◆ **Exercise instructions**:
Below is a set of records. Repeat them verbatim without the pictures.

◆ **Provided data**:
• • • • • • •

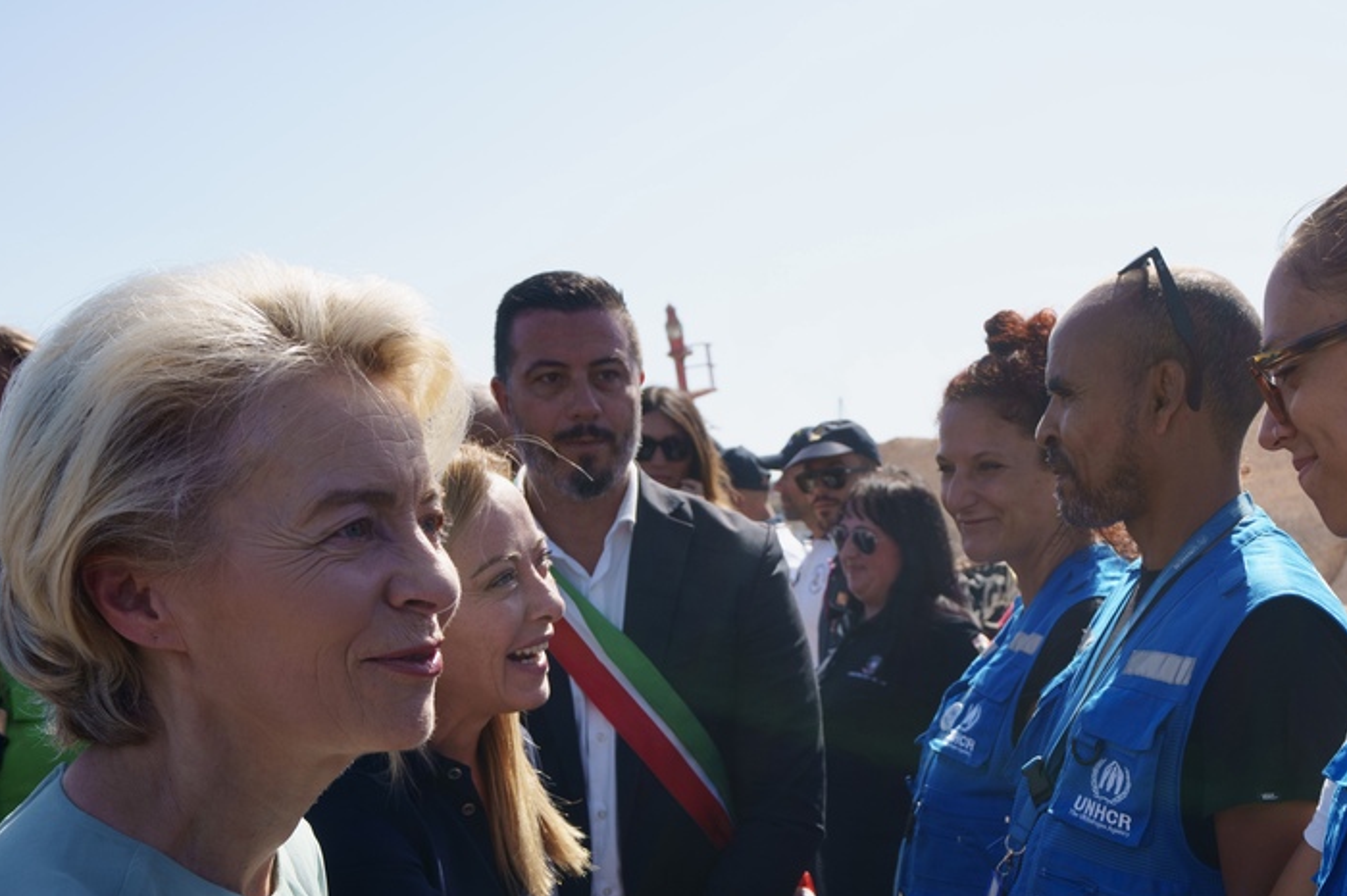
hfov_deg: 37.8
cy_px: 770
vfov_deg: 25.3
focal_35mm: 52
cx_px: 906
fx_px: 1945
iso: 100
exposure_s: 1/320
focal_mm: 26
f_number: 6.3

• • • • • • •

◆ **Answer to the problem**:
hfov_deg: 37.8
cy_px: 770
vfov_deg: 25.3
focal_35mm: 52
cx_px: 906
fx_px: 1945
iso: 100
exposure_s: 1/320
focal_mm: 26
f_number: 6.3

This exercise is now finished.